» Datos de trabajo

+--

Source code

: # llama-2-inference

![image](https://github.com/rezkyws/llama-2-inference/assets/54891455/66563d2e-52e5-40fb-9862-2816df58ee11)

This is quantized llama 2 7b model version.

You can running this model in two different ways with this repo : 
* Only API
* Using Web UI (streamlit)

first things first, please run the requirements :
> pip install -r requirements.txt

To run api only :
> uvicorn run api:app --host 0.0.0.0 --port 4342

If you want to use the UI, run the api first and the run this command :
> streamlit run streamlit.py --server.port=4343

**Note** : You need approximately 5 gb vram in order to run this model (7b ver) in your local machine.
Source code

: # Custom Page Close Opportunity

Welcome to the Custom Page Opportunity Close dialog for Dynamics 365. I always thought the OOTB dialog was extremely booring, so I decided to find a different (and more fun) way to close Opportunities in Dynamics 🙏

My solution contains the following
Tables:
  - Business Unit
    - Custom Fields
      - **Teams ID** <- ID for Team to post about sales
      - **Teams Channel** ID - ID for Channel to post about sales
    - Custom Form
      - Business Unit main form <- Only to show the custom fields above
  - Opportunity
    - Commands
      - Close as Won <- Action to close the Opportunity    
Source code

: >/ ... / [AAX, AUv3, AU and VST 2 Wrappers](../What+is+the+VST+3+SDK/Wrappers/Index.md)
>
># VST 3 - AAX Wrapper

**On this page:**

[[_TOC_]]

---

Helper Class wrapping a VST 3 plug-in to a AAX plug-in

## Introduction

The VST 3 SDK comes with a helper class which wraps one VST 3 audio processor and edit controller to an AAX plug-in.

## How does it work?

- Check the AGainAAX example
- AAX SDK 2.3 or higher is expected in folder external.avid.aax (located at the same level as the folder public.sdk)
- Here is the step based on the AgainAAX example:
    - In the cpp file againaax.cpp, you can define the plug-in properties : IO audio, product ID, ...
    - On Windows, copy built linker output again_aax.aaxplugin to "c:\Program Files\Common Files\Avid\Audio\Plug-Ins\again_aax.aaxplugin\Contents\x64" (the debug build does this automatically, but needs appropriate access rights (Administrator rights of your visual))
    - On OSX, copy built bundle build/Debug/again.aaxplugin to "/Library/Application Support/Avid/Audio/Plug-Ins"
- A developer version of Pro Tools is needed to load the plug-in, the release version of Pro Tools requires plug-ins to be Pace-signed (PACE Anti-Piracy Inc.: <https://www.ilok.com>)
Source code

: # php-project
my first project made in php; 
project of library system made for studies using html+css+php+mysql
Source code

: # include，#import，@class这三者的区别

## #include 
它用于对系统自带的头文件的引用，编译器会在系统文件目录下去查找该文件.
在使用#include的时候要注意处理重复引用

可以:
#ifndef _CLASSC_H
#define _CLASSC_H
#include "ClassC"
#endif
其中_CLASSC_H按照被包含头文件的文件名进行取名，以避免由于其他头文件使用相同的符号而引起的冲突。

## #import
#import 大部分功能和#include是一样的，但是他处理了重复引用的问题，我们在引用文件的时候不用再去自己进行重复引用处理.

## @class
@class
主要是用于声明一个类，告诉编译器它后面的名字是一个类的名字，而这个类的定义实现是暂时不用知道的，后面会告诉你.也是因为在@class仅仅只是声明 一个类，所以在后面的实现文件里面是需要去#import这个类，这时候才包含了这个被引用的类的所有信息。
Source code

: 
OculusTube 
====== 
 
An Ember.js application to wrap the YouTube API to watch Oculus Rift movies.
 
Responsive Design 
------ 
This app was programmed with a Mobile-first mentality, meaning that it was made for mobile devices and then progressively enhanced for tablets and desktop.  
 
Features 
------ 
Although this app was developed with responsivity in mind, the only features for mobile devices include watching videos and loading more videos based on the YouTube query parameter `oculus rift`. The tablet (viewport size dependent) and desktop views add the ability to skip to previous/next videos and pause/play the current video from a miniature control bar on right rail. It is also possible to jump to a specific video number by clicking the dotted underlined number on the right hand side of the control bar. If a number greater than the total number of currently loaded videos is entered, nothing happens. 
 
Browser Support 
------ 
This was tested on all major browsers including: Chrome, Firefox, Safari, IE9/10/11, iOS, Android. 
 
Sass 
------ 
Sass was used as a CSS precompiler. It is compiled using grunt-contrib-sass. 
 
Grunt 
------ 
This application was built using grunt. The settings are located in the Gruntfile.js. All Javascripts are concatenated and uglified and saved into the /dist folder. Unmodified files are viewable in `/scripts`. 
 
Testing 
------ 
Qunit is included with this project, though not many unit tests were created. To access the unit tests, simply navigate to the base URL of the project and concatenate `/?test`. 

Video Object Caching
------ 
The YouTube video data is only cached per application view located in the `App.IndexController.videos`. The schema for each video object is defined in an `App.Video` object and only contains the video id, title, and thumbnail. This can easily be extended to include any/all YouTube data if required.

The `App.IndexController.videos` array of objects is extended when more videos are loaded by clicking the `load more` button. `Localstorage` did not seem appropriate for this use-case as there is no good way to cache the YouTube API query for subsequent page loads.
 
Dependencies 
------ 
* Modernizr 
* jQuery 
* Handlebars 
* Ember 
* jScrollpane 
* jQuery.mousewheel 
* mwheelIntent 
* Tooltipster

+--

» Qué hacer
Transcribe sin cambios las líneas de arriba, desde la primera hasta la que contiene "install -r requirements.txt", ambas incluidas.

» Solución escrita
Source code

: # llama-2-inference

![image](https://github.com/rezkyws/llama-2-inference/assets/54891455/66563d2e-52e5-40fb-9862-2816df58ee11)

This is quantized llama 2 7b model version.

You can running this model in two different ways with this repo : 
* Only API
* Using Web UI (streamlit)

first things first, please run the requirements :
> pip install -r requirements.txt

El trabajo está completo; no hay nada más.